Four Kansas National Guard liaison officers went to Louisiana over the weekend, while another went to Texas to prepare for fellow troops slated to leave Tuesday and Wednesday. Watson said soldiers have been told to expect to be in the Gulf Coast region for 10 to 15 days.

Units mobilized for storm duty include the 35th Infantry Division from Fort Leavenworth; the 169th Corps Support Sustainment Battalion based in Olathe; about 350 members of the 2nd Battalion, 137th Infantry Division, based in Kansas City, Kan.; the 108th Aviation Battalion from Topeka.

About 150 soldiers will be stationed at Camp Beauregard, near Alexandria. The 169th CSSB will send 100 people to England Air Park to receive incoming relief units and prepare them for missions across the state. An additional 350 from the infantry battalion will provide security, conduct rescue missions and distribute relief supplies.

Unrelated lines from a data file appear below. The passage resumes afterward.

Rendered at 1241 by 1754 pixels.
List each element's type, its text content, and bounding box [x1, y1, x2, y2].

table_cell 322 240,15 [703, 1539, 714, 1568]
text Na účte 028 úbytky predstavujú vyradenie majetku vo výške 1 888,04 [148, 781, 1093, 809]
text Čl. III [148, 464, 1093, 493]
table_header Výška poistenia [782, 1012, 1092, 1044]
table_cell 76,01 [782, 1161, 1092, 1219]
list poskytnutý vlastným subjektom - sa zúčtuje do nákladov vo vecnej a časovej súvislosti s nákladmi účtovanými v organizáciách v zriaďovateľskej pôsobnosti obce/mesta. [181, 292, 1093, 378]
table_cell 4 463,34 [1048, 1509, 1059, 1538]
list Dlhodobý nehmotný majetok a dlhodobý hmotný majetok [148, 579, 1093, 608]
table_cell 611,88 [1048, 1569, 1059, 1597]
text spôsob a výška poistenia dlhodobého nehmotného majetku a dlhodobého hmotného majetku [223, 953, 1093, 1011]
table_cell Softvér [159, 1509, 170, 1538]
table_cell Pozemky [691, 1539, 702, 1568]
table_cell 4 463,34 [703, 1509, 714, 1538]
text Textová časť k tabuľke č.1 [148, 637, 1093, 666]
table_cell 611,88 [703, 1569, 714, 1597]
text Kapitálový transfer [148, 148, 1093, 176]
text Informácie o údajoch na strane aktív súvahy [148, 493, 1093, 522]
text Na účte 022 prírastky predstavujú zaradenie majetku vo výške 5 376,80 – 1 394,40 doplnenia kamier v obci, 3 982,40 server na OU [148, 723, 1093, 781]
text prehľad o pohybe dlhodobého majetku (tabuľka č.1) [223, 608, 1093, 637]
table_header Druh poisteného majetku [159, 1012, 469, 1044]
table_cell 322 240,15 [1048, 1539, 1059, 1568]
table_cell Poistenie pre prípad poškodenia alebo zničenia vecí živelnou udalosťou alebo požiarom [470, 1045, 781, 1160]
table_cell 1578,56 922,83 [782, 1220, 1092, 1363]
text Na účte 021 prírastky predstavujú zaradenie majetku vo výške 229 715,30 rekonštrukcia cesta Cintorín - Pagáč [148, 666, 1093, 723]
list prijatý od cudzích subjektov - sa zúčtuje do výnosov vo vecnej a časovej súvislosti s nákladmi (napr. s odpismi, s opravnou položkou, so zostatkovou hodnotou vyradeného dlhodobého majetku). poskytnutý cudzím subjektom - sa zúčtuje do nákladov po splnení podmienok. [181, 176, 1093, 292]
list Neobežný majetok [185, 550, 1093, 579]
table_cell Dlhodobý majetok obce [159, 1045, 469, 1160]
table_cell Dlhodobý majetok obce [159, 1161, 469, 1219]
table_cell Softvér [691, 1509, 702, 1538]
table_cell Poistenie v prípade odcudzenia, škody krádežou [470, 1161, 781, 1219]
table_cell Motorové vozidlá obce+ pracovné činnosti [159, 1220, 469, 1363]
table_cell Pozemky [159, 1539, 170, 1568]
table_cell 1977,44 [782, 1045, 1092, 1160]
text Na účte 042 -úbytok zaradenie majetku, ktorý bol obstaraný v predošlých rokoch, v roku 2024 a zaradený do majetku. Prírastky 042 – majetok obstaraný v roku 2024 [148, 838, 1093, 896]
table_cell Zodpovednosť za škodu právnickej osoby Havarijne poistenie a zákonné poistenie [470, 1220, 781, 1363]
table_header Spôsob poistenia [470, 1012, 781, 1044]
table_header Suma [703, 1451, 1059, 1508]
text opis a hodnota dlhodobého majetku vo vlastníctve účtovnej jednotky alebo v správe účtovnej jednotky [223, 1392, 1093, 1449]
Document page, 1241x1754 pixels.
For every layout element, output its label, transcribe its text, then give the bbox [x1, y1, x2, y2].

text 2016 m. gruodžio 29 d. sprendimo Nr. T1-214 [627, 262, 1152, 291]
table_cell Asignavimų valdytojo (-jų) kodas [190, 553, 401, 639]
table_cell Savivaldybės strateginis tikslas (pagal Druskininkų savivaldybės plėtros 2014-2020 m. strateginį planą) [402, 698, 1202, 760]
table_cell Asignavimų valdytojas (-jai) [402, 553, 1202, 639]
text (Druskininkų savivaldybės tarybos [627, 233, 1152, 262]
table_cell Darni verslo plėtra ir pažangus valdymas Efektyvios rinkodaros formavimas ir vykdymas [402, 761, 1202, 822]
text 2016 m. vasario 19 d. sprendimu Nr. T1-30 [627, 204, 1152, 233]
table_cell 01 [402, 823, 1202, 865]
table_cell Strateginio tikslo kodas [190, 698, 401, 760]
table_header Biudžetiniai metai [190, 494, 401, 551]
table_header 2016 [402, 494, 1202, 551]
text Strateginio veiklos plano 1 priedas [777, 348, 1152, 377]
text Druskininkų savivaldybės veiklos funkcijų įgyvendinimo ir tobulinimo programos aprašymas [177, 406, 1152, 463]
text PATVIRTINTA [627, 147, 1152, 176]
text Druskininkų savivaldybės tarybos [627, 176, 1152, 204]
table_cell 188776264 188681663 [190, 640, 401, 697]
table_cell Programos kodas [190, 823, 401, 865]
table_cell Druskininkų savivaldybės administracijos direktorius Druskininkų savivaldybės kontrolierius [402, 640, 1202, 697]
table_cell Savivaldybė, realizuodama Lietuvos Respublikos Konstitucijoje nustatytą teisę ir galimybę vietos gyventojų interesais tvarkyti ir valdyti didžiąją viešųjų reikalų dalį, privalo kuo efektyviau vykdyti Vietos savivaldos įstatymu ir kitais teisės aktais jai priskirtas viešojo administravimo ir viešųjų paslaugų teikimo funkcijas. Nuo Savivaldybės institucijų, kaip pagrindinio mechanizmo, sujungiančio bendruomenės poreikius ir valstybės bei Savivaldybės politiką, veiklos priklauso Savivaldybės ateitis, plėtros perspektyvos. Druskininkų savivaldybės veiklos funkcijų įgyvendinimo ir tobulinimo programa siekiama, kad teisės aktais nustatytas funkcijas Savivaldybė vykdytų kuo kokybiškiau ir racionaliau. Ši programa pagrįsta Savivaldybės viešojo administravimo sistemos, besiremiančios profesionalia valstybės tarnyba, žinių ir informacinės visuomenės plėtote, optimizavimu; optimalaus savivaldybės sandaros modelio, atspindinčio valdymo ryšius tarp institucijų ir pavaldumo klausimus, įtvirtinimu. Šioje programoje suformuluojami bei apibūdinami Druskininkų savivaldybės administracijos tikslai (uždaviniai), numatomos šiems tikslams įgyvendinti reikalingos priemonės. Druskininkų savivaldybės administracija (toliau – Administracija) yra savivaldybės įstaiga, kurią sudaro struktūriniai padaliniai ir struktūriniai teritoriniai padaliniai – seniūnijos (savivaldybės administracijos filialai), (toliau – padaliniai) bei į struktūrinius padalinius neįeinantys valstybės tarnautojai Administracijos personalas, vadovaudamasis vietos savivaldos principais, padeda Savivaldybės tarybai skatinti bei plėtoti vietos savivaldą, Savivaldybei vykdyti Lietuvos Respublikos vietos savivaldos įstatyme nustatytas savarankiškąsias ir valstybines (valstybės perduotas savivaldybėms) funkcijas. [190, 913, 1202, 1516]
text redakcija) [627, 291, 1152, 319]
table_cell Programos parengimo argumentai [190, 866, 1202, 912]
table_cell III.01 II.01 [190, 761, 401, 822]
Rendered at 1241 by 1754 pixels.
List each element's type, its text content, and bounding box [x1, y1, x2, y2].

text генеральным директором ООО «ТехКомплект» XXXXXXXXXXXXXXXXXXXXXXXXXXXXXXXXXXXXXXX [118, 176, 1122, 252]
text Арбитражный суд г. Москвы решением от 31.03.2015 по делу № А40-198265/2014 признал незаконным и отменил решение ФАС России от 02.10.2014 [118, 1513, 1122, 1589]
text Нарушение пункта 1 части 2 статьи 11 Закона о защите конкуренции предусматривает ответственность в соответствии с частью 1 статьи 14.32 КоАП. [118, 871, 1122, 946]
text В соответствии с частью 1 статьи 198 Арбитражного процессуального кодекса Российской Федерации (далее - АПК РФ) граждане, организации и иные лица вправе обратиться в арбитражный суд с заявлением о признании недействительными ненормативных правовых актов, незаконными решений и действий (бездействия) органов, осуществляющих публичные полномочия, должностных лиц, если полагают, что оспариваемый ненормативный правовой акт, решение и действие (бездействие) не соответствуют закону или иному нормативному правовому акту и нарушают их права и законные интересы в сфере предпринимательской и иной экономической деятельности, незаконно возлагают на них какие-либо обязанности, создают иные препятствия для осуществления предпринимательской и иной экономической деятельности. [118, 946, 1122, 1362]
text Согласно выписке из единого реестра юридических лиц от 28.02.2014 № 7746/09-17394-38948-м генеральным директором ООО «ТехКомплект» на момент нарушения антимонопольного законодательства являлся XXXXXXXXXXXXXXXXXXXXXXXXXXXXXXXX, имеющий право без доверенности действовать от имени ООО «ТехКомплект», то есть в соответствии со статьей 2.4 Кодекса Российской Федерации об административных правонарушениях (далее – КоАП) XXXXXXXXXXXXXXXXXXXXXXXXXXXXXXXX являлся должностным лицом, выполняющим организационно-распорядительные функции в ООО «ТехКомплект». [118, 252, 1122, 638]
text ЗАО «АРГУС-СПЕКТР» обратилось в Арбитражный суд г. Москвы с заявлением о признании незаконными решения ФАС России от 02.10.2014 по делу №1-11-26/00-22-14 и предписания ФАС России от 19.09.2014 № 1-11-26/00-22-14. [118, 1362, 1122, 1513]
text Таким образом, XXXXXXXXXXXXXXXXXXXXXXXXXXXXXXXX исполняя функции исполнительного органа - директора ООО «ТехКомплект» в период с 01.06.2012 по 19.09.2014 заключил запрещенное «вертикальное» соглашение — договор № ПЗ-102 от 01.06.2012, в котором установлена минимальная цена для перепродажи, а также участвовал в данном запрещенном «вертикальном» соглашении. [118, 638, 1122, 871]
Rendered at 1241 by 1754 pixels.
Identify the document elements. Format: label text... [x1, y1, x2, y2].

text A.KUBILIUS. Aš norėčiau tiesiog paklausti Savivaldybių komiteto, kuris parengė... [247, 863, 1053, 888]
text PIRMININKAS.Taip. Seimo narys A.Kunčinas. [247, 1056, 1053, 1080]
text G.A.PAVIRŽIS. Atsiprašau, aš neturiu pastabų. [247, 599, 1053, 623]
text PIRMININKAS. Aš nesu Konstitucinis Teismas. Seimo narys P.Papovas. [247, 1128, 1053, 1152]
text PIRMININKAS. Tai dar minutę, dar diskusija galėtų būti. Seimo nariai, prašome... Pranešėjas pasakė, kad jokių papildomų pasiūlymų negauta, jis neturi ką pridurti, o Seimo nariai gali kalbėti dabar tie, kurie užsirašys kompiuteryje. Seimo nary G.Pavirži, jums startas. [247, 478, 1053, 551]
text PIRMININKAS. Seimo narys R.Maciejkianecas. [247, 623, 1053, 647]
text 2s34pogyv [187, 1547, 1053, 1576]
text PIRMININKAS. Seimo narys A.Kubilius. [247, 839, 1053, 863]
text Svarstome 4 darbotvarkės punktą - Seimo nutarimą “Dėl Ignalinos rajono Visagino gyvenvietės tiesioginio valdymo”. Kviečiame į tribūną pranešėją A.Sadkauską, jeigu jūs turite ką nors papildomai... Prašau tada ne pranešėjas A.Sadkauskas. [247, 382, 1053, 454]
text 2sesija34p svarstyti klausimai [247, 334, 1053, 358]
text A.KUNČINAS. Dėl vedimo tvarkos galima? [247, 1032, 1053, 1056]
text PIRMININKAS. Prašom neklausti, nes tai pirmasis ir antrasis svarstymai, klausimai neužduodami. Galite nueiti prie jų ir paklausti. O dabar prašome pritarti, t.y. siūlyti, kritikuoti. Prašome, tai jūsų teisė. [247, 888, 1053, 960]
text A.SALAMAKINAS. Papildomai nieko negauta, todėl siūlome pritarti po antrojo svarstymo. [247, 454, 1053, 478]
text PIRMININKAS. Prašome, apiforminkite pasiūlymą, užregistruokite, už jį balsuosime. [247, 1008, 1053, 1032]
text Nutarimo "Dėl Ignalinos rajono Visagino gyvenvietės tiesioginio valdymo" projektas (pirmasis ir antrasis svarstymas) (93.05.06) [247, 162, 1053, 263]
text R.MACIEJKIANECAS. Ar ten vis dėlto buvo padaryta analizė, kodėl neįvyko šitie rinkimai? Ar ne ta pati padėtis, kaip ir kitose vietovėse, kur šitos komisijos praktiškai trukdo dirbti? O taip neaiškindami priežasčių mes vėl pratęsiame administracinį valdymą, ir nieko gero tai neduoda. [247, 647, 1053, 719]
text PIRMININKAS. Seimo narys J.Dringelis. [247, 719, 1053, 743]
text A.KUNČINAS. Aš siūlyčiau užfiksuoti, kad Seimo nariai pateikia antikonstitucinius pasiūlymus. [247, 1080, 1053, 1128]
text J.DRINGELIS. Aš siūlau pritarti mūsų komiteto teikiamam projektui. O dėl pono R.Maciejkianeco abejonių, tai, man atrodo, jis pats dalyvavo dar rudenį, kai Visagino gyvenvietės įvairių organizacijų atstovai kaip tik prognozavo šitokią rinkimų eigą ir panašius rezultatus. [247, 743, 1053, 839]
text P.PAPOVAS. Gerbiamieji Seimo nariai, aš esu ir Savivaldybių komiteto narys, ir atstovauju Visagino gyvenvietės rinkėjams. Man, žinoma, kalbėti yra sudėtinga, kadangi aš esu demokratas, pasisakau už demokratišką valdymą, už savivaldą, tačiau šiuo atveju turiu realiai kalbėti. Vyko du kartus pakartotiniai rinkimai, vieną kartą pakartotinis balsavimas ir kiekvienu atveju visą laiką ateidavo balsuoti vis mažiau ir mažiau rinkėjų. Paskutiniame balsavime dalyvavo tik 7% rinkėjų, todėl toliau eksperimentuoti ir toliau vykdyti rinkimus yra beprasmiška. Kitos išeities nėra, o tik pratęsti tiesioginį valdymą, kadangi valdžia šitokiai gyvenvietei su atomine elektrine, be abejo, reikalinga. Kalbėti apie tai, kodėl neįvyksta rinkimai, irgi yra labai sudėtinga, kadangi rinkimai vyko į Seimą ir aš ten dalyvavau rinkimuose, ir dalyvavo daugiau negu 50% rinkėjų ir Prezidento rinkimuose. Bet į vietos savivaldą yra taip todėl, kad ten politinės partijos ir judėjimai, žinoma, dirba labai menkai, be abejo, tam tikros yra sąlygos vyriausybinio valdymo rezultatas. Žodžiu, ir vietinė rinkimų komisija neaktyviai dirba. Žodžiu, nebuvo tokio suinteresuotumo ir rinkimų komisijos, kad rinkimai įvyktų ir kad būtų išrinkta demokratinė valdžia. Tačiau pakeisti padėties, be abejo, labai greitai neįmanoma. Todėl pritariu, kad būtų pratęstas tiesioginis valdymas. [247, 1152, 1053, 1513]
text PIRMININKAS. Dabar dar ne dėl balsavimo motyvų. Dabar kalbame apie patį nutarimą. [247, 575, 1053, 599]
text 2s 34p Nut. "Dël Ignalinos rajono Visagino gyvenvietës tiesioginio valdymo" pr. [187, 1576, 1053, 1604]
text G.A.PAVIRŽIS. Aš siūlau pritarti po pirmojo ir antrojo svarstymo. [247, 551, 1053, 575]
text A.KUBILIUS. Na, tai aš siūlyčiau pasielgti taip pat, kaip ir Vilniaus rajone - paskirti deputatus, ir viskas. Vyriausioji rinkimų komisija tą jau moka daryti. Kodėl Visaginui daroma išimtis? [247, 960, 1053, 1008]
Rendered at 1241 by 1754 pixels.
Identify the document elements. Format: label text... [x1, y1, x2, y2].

In 2005, Kansas sent the 35th Infantry’s headquarters to Louisiana, where it helped coordinate the relief and recovery efforts that poured into that state. The unit recently returned from a peacekeeping mission to Kosovo.

Soldiers from the 635th Armored Battalion based in Manhattan also were leaving Tuesday.

There are about 500 soldiers from the Kansas National Guard deployed to combat missions around the globe, but Watson said personnel wasn’t an issue in helping other states. There are about 6,500 to 7,000 Guard members still available for deployment.

“The issue with shortages sometimes arise with equipment. We’re still short on some equipment and we have to look at what resources that we have and what we can provide,” Watson said. “If one state is low, we don’t want them to send their last piece of equipment.”